*** TEXT FOR ANALYSIS ***
The speaker opens this session with a discussion of the challenges in concurrency programming. When developing concurrent programs, rare thread interleavings can result in bugs. These bugs are hard to find, reproduce, and debug. These "Heisenbugs" occasionally surface in systems that have otherwise been running reliably for months. Heisenbugs present a huge productivity problem because developers and testers can spend weeks chasing a single bug.
The speaker then explains that the Concurrency Analysis Platform (CAP) gives users the ability to explore all interleavings. Exploring the interleavings is difficult typically since the programmer needs to understand the complexities of concurrency. However, CAP introduces an API that the common user can understand.
Next, the speaker describes CHESS, a tool built on CAP that allows you to find and reproduce Heisenbugs. CHESS repeatedly runs a concurrent test ensuring that every run takes a different interleaving. If an interleaving results in an error, CHESS can reproduce the interleaving for improved debugging. CHESS is available for both managed and native programs, and it is used extensively at Microsoft in programs such as the Parallel Computing Platform (PCP), the Singularity operating system, Dryad, and Cosmos. CHESS will be releasing via DevLabs and is designed to integrate well with Microsoft Visual Studio.
***
**WORK REQUEST**.
Answer these from the session summary on concurrency:
(a) Why are Heisenbugs a huge productivity problem?
(b) What does CAP introduce that the common user can understand?
(c) Which operating system is named among the Microsoft programs that use CHESS?
*** RECORD SET ***
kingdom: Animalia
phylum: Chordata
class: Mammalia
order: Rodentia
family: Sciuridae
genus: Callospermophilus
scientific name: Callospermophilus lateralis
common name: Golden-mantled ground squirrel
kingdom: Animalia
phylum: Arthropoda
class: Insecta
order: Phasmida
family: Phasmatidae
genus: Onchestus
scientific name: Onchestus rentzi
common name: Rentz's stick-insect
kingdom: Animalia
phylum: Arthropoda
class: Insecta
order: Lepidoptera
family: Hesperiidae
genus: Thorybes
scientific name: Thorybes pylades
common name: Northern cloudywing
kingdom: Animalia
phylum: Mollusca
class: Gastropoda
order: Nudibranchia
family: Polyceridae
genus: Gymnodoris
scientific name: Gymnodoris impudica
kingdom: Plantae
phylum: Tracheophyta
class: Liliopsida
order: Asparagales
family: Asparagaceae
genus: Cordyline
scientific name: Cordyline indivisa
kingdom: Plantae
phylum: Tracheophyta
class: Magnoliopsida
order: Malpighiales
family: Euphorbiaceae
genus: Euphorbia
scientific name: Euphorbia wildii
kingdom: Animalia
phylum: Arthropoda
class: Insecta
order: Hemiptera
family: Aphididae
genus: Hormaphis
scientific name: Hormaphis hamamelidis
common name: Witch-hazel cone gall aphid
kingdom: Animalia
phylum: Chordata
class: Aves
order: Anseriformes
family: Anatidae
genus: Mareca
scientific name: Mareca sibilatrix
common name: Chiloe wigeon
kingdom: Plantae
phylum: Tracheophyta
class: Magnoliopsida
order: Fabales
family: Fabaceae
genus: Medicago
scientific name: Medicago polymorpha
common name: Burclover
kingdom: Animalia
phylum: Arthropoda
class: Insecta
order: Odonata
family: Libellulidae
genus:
***
**TASK ANSWER**.
(a) Developers and testers can spend weeks chasing a single bug.
(b) An API.
(c) The Singularity operating system.